** Supplied data follows **

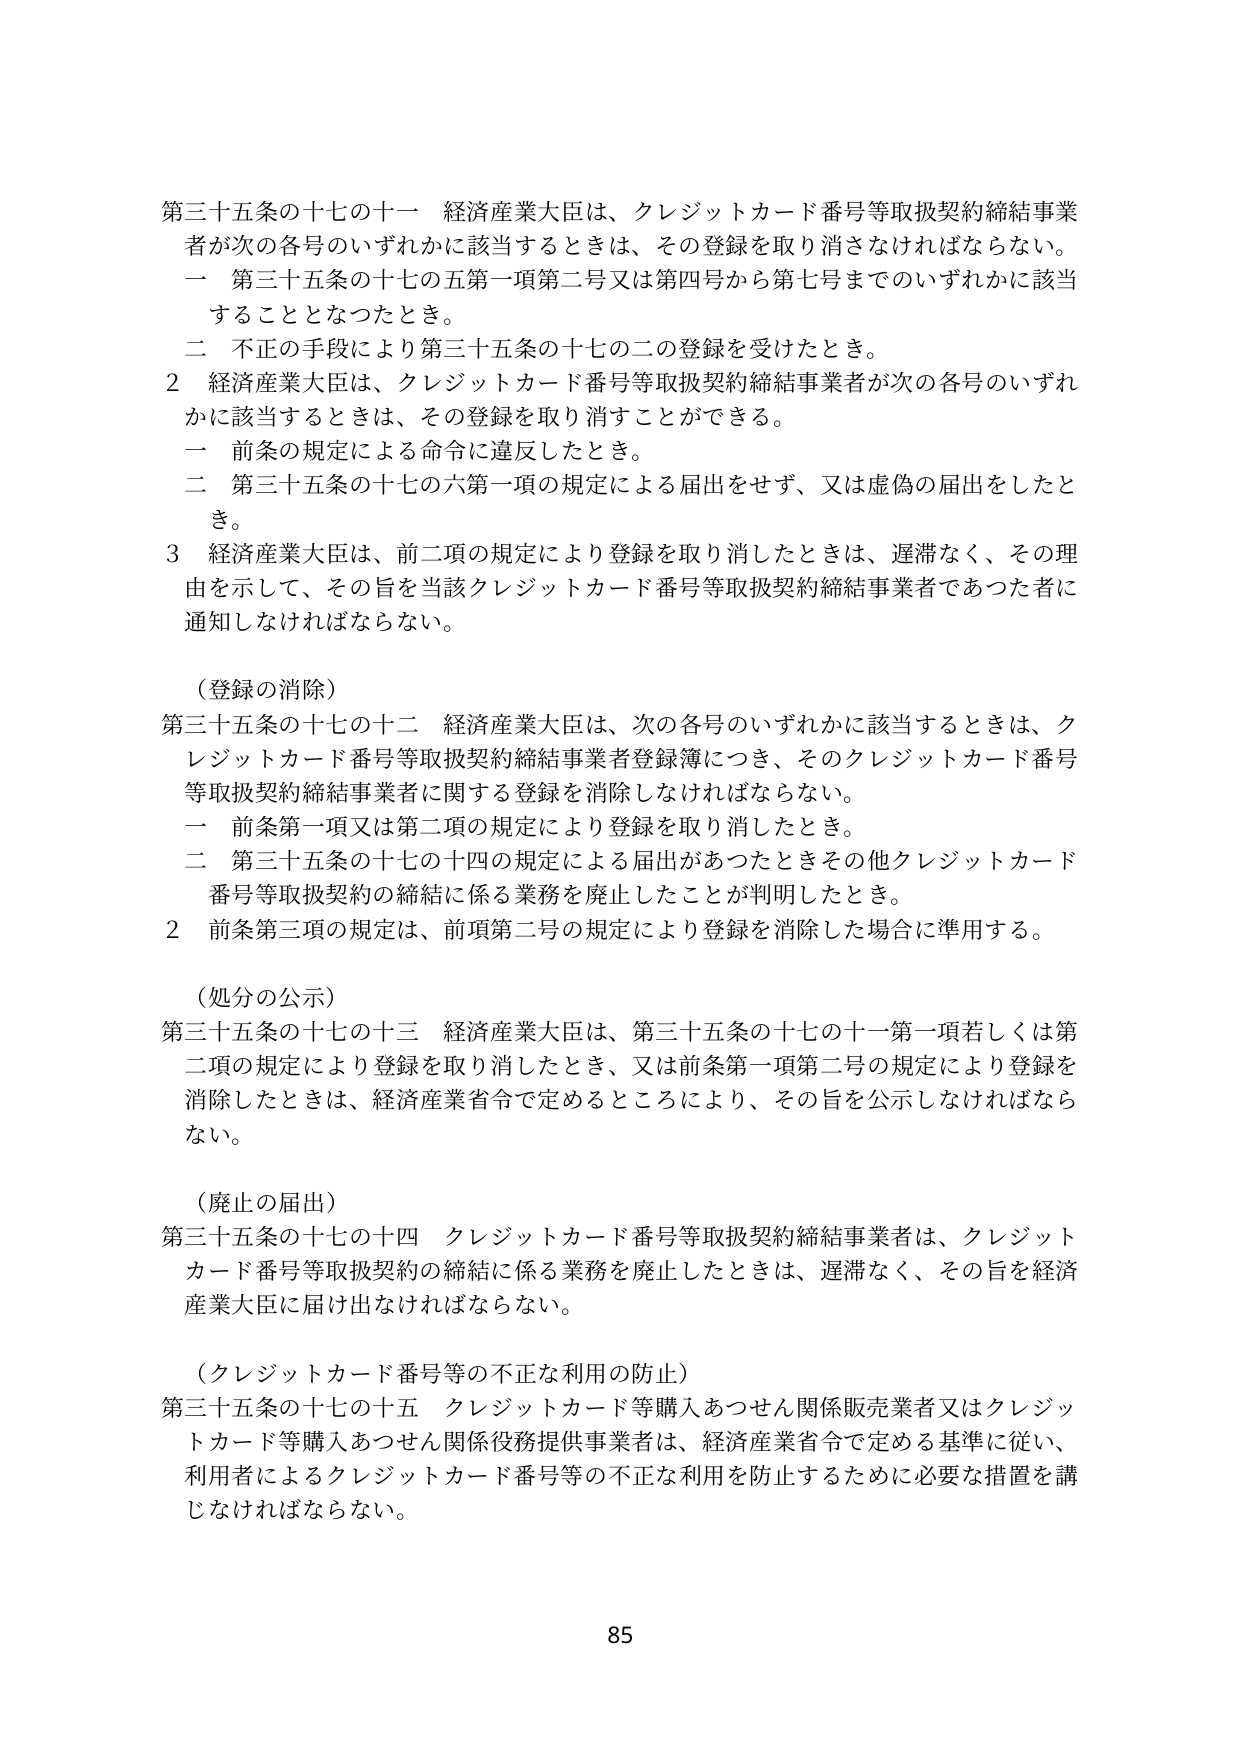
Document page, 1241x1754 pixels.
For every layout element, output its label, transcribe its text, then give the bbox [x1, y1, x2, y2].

text 一 前条第一項又は第二項の規定により登録を取り消したとき。 [184, 809, 1079, 843]
text ３ 経済産業大臣は、前二項の規定により登録を取り消したときは、遅滞なく、その理由を示して、その旨を当該クレジットカード番号等取扱契約締結事業者であつた者に通知しなければならない。 [161, 535, 1079, 638]
text 第三十五条の十七の十三 経済産業大臣は、第三十五条の十七の十一第一項若しくは第二項の規定により登録を取り消したとき、又は前条第一項第二号の規定により登録を消除したときは、経済産業省令で定めるところにより、その旨を公示しなければならない。 [161, 1014, 1079, 1150]
text 二 不正の手段により第三十五条の十七の二の登録を受けたとき。 [184, 330, 1079, 364]
text 第三十五条の十七の十一 経済産業大臣は、クレジットカード番号等取扱契約締結事業者が次の各号のいずれかに該当するときは、その登録を取り消さなければならない。 [161, 194, 1079, 262]
text 第三十五条の十七の十四 クレジットカード番号等取扱契約締結事業者は、クレジットカード番号等取扱契約の締結に係る業務を廃止したときは、遅滞なく、その旨を経済産業大臣に届け出なければならない。 [161, 1219, 1079, 1321]
text （クレジットカード番号等の不正な利用の防止） [184, 1355, 1079, 1389]
text 二 第三十五条の十七の六第一項の規定による届出をせず、又は虚偽の届出をしたとき。 [184, 467, 1079, 535]
text （廃止の届出） [184, 1184, 1079, 1219]
text （登録の消除） [184, 672, 1079, 706]
text 第三十五条の十七の十二 経済産業大臣は、次の各号のいずれかに該当するときは、クレジットカード番号等取扱契約締結事業者登録簿につき、そのクレジットカード番号等取扱契約締結事業者に関する登録を消除しなければならない。 [161, 706, 1079, 809]
text 一 第三十五条の十七の五第一項第二号又は第四号から第七号までのいずれかに該当することとなつたとき。 [184, 262, 1079, 330]
text ２ 経済産業大臣は、クレジットカード番号等取扱契約締結事業者が次の各号のいずれかに該当するときは、その登録を取り消すことができる。 [161, 364, 1079, 433]
text 二 第三十五条の十七の十四の規定による届出があつたときその他クレジットカード番号等取扱契約の締結に係る業務を廃止したことが判明したとき。 [184, 843, 1079, 911]
text 第三十五条の十七の十五 クレジットカード等購入あつせん関係販売業者又はクレジットカード等購入あつせん関係役務提供事業者は、経済産業省令で定める基準に従い、利用者によるクレジットカード番号等の不正な利用を防止するために必要な措置を講じなければならない。 [161, 1389, 1079, 1526]
text （処分の公示） [184, 979, 1079, 1014]
text ２ 前条第三項の規定は、前項第二号の規定により登録を消除した場合に準用する。 [161, 911, 1079, 945]
text 一 前条の規定による命令に違反したとき。 [184, 433, 1079, 467]
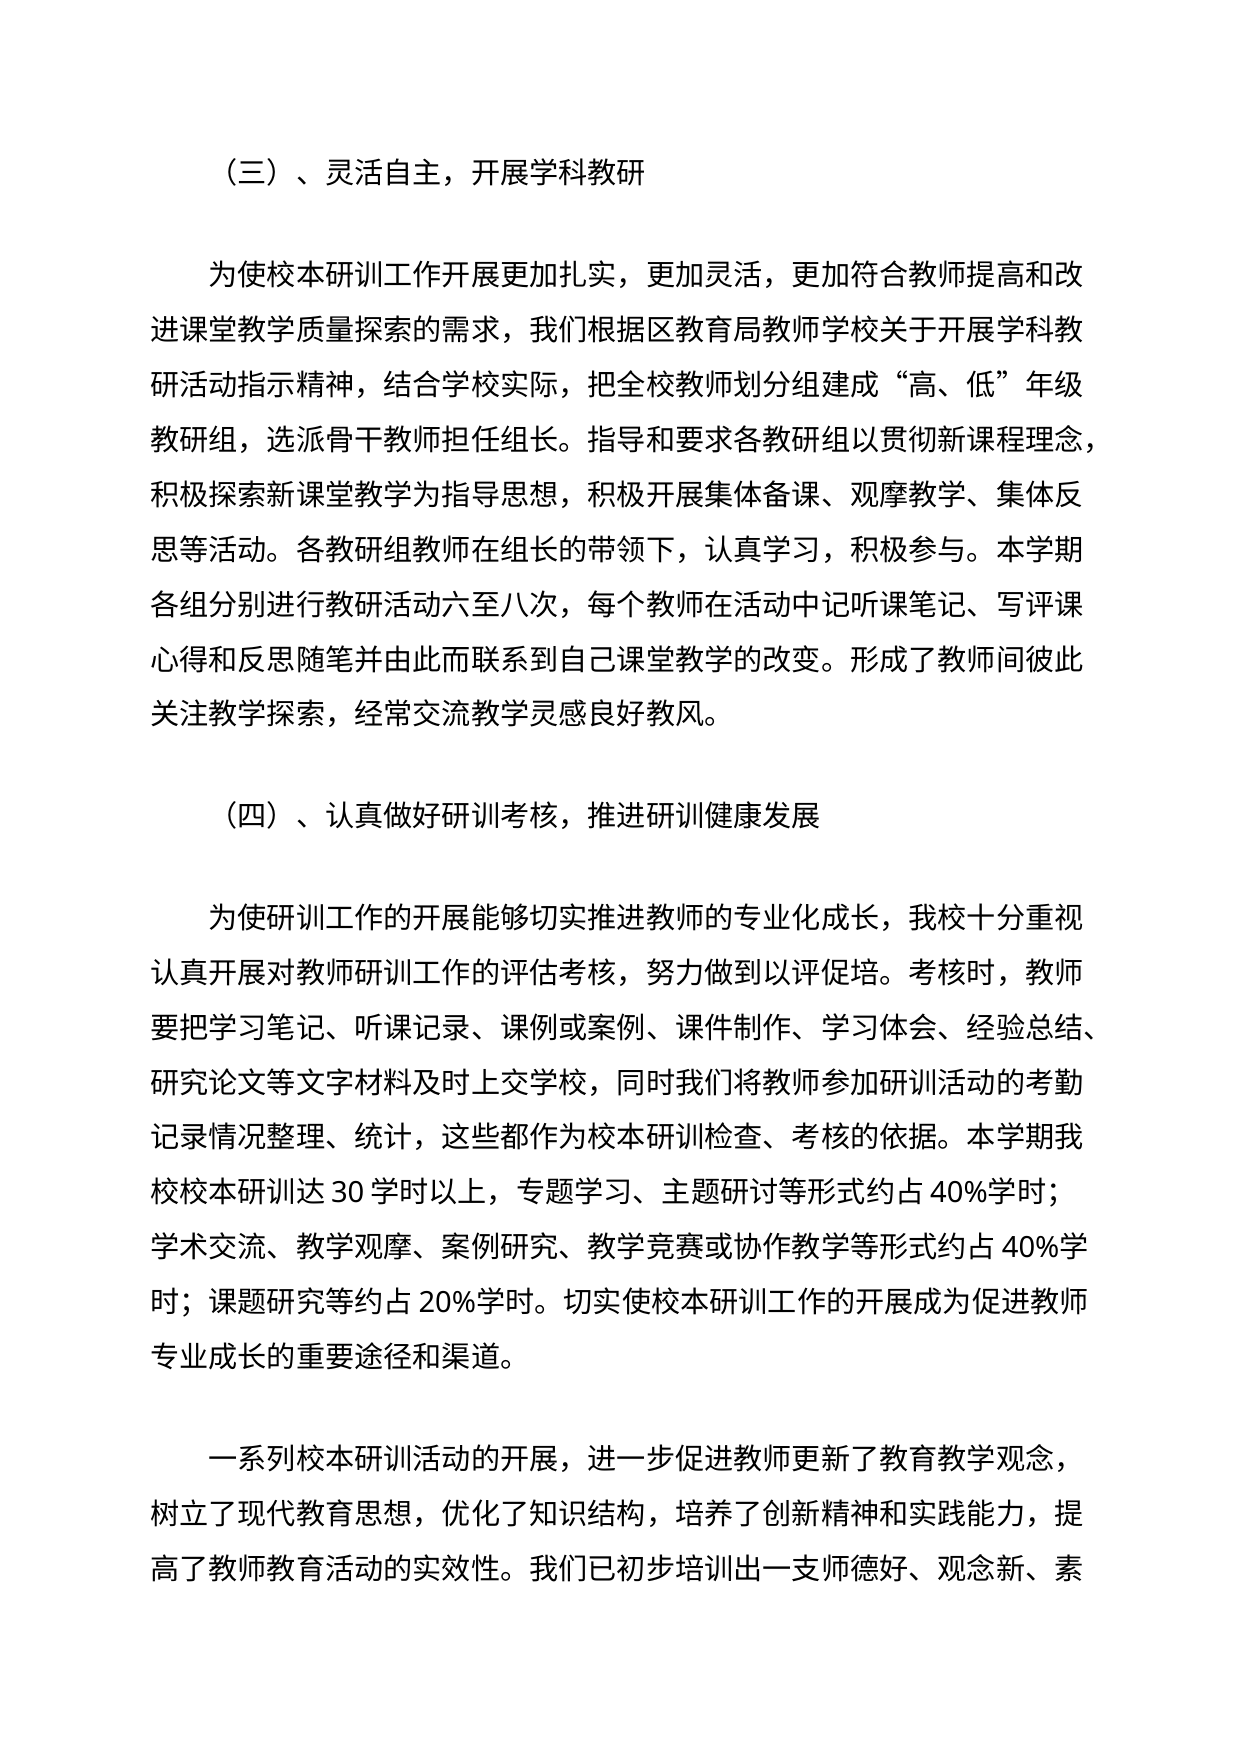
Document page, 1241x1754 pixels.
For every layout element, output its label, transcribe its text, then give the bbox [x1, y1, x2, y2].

text （四）、认真做好研训考核，推进研训健康发展 [150, 793, 1090, 835]
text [150, 1436, 1090, 1588]
text 为使校本研训工作开展更加扎实，更加灵活，更加符合教师提高和改进课堂教学质量探索的需求，我们根据区教育局教师学校关于开展学科教研活动指示精神，结合学校实际，把全校教师划分组建成“高、低”年级教研组，选派骨干教师担任组长。指导和要求各教研组以贯彻新课程理念，积极探索新课堂教学为指导思想，积极开展集体备课、观摩教学、集体反思等活动。各教研组教师在组长的带领下，认真学习，积极参与。本学期各组分别进行教研活动六至八次，每个教师在活动中记听课笔记、写评课心得和反思随笔并由此而联系到自己课堂教学的改变。形成了教师间彼此关注教学探索，经常交流教学灵感良好教风。 [150, 252, 1090, 733]
text 为使研训工作的开展能够切实推进教师的专业化成长，我校十分重视认真开展对教师研训工作的评估考核，努力做到以评促培。考核时，教师要把学习笔记、听课记录、课例或案例、课件制作、学习体会、经验总结、研究论文等文字材料及时上交学校，同时我们将教师参加研训活动的考勤记录情况整理、统计，这些都作为校本研训检查、考核的依据。本学期我校校本研训达30学时以上，专题学习、主题研讨等形式约占40%学时；学术交流、教学观摩、案例研究、教学竞赛或协作教学等形式约占40%学时；课题研究等约占20%学时。切实使校本研训工作的开展成为促进教师专业成长的重要途径和渠道。 [150, 894, 1090, 1376]
text （三）、灵活自主，开展学科教研 [150, 150, 1090, 192]
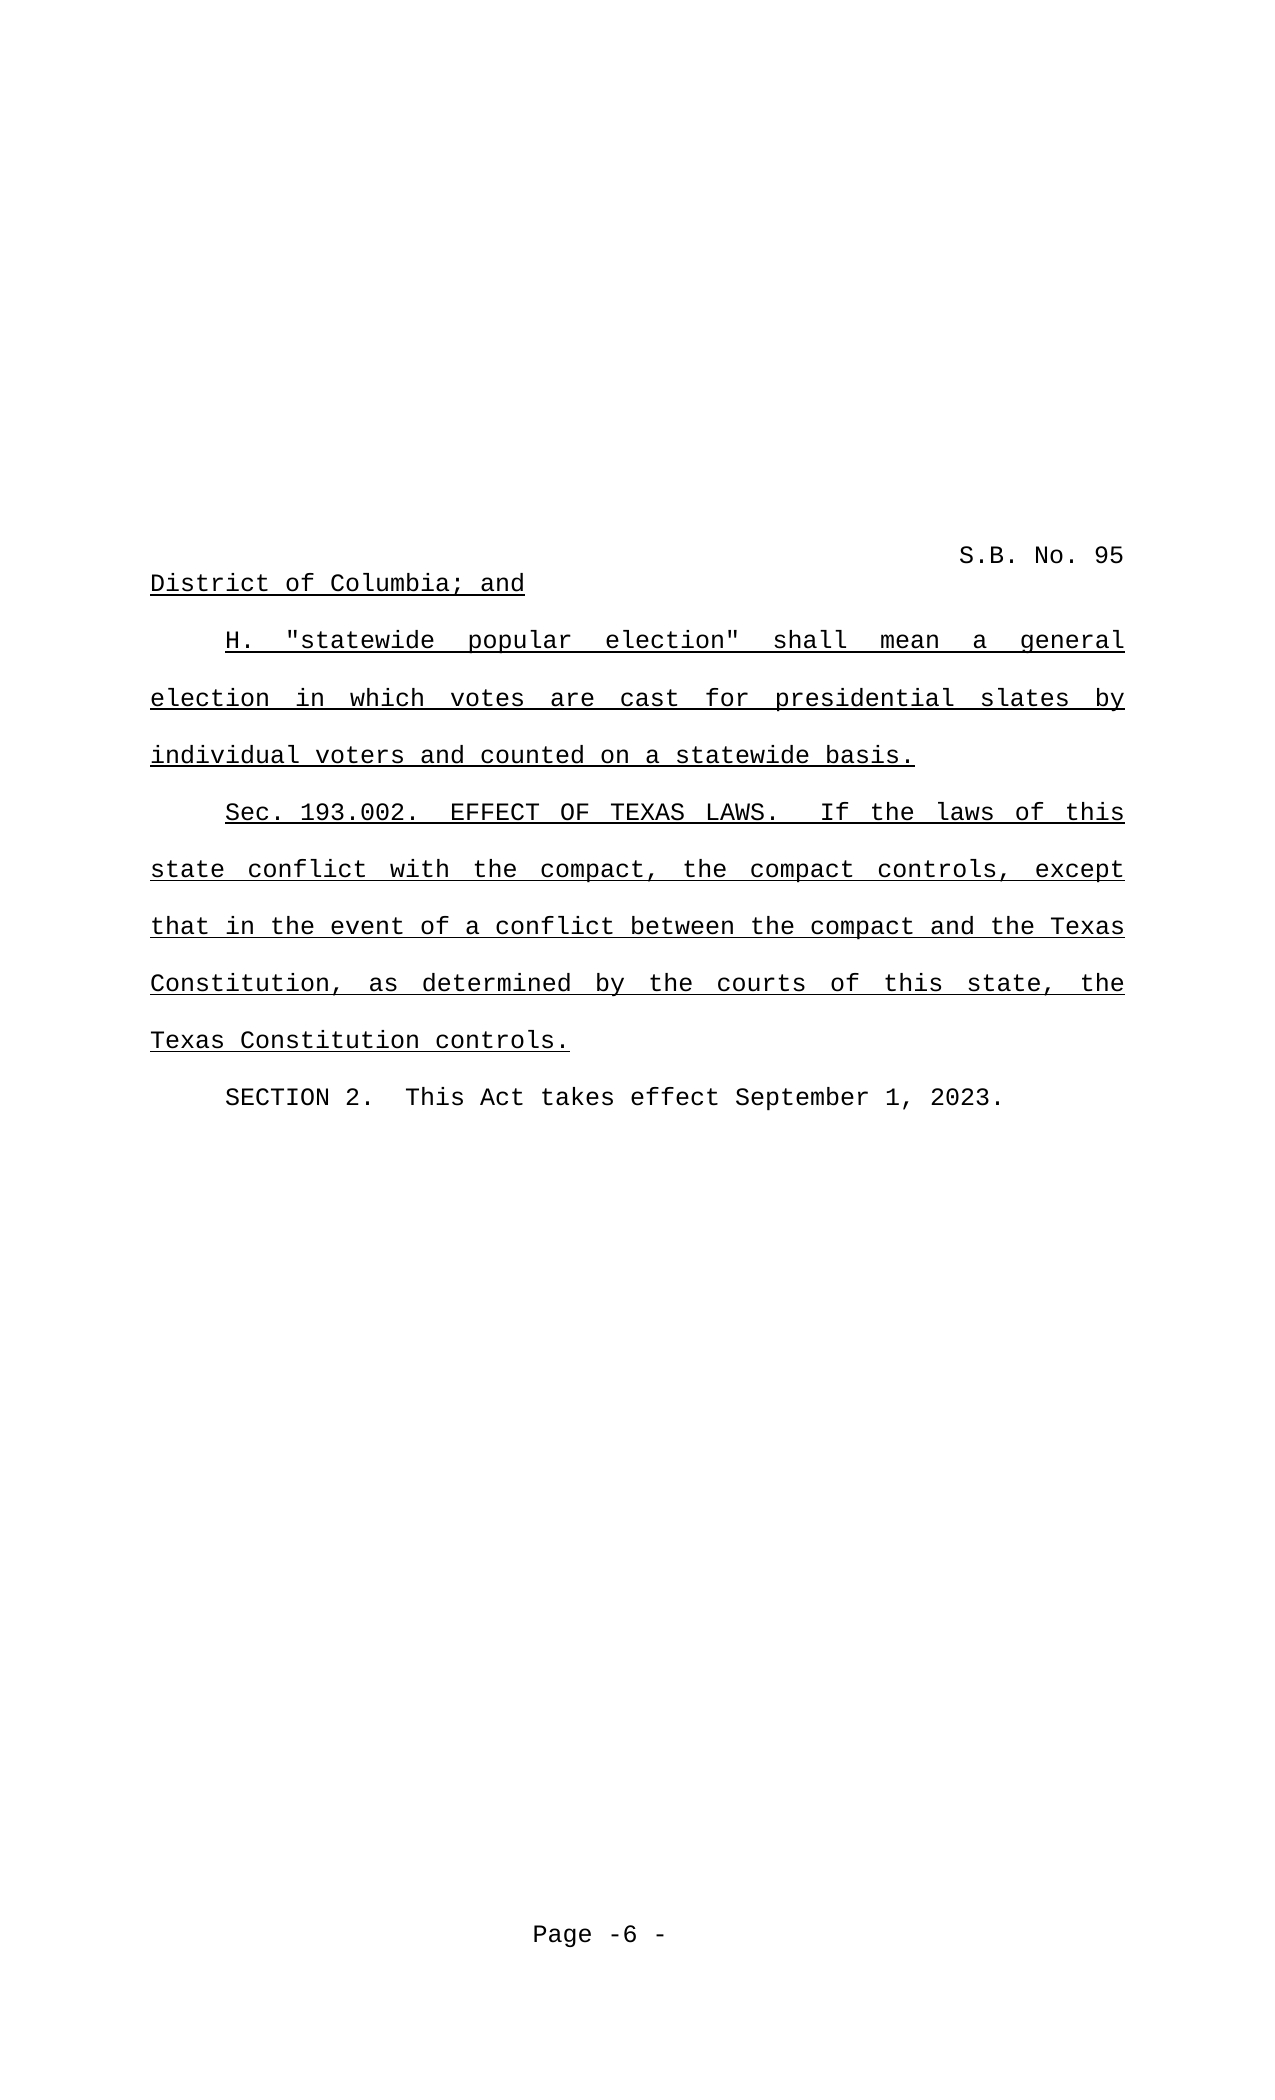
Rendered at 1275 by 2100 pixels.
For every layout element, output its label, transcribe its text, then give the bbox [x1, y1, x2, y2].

** End of Supplied data **

Reproduce every line above exactly as written, omitting the images.

Document page, 1241x1754 pixels.
For every layout element, output its label, transcribe its text, then give the bbox [x1, y1, x2, y2].

text 一 前条第一項又は第二項の規定により登録を取り消したとき。 [184, 809, 1079, 843]
text ３ 経済産業大臣は、前二項の規定により登録を取り消したときは、遅滞なく、その理由を示して、その旨を当該クレジットカード番号等取扱契約締結事業者であつた者に通知しなければならない。 [161, 535, 1079, 638]
text 第三十五条の十七の十三 経済産業大臣は、第三十五条の十七の十一第一項若しくは第二項の規定により登録を取り消したとき、又は前条第一項第二号の規定により登録を消除したときは、経済産業省令で定めるところにより、その旨を公示しなければならない。 [161, 1014, 1079, 1150]
text 二 不正の手段により第三十五条の十七の二の登録を受けたとき。 [184, 330, 1079, 364]
text 第三十五条の十七の十一 経済産業大臣は、クレジットカード番号等取扱契約締結事業者が次の各号のいずれかに該当するときは、その登録を取り消さなければならない。 [161, 194, 1079, 262]
text 第三十五条の十七の十四 クレジットカード番号等取扱契約締結事業者は、クレジットカード番号等取扱契約の締結に係る業務を廃止したときは、遅滞なく、その旨を経済産業大臣に届け出なければならない。 [161, 1219, 1079, 1321]
text （クレジットカード番号等の不正な利用の防止） [184, 1355, 1079, 1389]
text 二 第三十五条の十七の六第一項の規定による届出をせず、又は虚偽の届出をしたとき。 [184, 467, 1079, 535]
text （廃止の届出） [184, 1184, 1079, 1219]
text （登録の消除） [184, 672, 1079, 706]
text 第三十五条の十七の十二 経済産業大臣は、次の各号のいずれかに該当するときは、クレジットカード番号等取扱契約締結事業者登録簿につき、そのクレジットカード番号等取扱契約締結事業者に関する登録を消除しなければならない。 [161, 706, 1079, 809]
text 一 第三十五条の十七の五第一項第二号又は第四号から第七号までのいずれかに該当することとなつたとき。 [184, 262, 1079, 330]
text ２ 経済産業大臣は、クレジットカード番号等取扱契約締結事業者が次の各号のいずれかに該当するときは、その登録を取り消すことができる。 [161, 364, 1079, 433]
text 二 第三十五条の十七の十四の規定による届出があつたときその他クレジットカード番号等取扱契約の締結に係る業務を廃止したことが判明したとき。 [184, 843, 1079, 911]
text 第三十五条の十七の十五 クレジットカード等購入あつせん関係販売業者又はクレジットカード等購入あつせん関係役務提供事業者は、経済産業省令で定める基準に従い、利用者によるクレジットカード番号等の不正な利用を防止するために必要な措置を講じなければならない。 [161, 1389, 1079, 1526]
text （処分の公示） [184, 979, 1079, 1014]
text ２ 前条第三項の規定は、前項第二号の規定により登録を消除した場合に準用する。 [161, 911, 1079, 945]
text 一 前条の規定による命令に違反したとき。 [184, 433, 1079, 467]
Document page, 1241x1754 pixels.
For every layout element, output its label, transcribe its text, then give the bbox [x1, y1, x2, y2].

text （四）、认真做好研训考核，推进研训健康发展 [150, 793, 1090, 835]
text [150, 1436, 1090, 1588]
text 为使校本研训工作开展更加扎实，更加灵活，更加符合教师提高和改进课堂教学质量探索的需求，我们根据区教育局教师学校关于开展学科教研活动指示精神，结合学校实际，把全校教师划分组建成“高、低”年级教研组，选派骨干教师担任组长。指导和要求各教研组以贯彻新课程理念，积极探索新课堂教学为指导思想，积极开展集体备课、观摩教学、集体反思等活动。各教研组教师在组长的带领下，认真学习，积极参与。本学期各组分别进行教研活动六至八次，每个教师在活动中记听课笔记、写评课心得和反思随笔并由此而联系到自己课堂教学的改变。形成了教师间彼此关注教学探索，经常交流教学灵感良好教风。 [150, 252, 1090, 733]
text 为使研训工作的开展能够切实推进教师的专业化成长，我校十分重视认真开展对教师研训工作的评估考核，努力做到以评促培。考核时，教师要把学习笔记、听课记录、课例或案例、课件制作、学习体会、经验总结、研究论文等文字材料及时上交学校，同时我们将教师参加研训活动的考勤记录情况整理、统计，这些都作为校本研训检查、考核的依据。本学期我校校本研训达30学时以上，专题学习、主题研讨等形式约占40%学时；学术交流、教学观摩、案例研究、教学竞赛或协作教学等形式约占40%学时；课题研究等约占20%学时。切实使校本研训工作的开展成为促进教师专业成长的重要途径和渠道。 [150, 894, 1090, 1376]
text （三）、灵活自主，开展学科教研 [150, 150, 1090, 192]
Rendered at 1275 by 2100 pixels.
For every layout element, output its label, transcribe its text, then give the bbox [x1, y1, x2, y2].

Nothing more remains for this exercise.